Having a desire to be set free and to be with Christ These two things must be read in connection. For death of itself will never be desired, because such a desire is at variance with natural feeling, but is desired for some particular reason, or with a view to some other end. Persons in despair have recourse to it from having become weary of life; believers, on the other hand, willingly hasten forward to it, because it is a deliverance from the bondage of sin, and an introduction into the kingdom of heaven. What Paul now says is this; “I desire to die, because I will, by this means, come into immediate connection with Christ.” In the mean time, believers do not cease to regard death with horror, but when they turn their eyes to that life which follows death, they easily overcome all dread by means of that consolation. Unquestionably, every one that believes in Christ ought to be so courageous as to lift up his head on mention being made of death, delighted to have intimation of his redemption. (Luke 21:28.) From this we see how many are Christians only in name, since the greater part, on hearing mention made of death, are not merely alarmed, but are rendered almost lifeless through fear, as though they had never heard a single word respecting Christ. O the worth and value of a good conscience! Now faith is the foundation of a good conscience; nay more, it is itself goodness of conscience.

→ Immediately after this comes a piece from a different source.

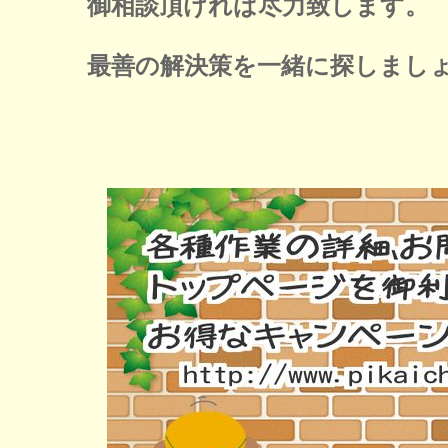
御相談頂ければ尽力致します。
最善の解決策を一緒に探しまし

To be set free This form of expression is to be observed. Profane persons speak of death as the destruction of man, as if he altogether perished. Paul here reminds us, that death is the separation of the soul from the body. And this he expresses more fully immediately afterwards, explaining as to what condition awaits believers after death — that of dwelling with Christ We are with Christ even in this life, inasmuch as the kingdom of God is within us, (Luke 17:21,) and Christ dwells in us by faith, (Ephesians 3:17,) and has promised that he will be with us even unto the end of the world, (Matthew 28:20,) but that presence we enjoy only in hope. Hence as to our feeling, we are said to be at present at a distance from him. See 2 Corinthians 5:6. This passage is of use for setting aside the mad fancy of those who dream that souls sleep when separated from the body, for Paul openly declares that we enjoy Christ’s presence on being set free from the body.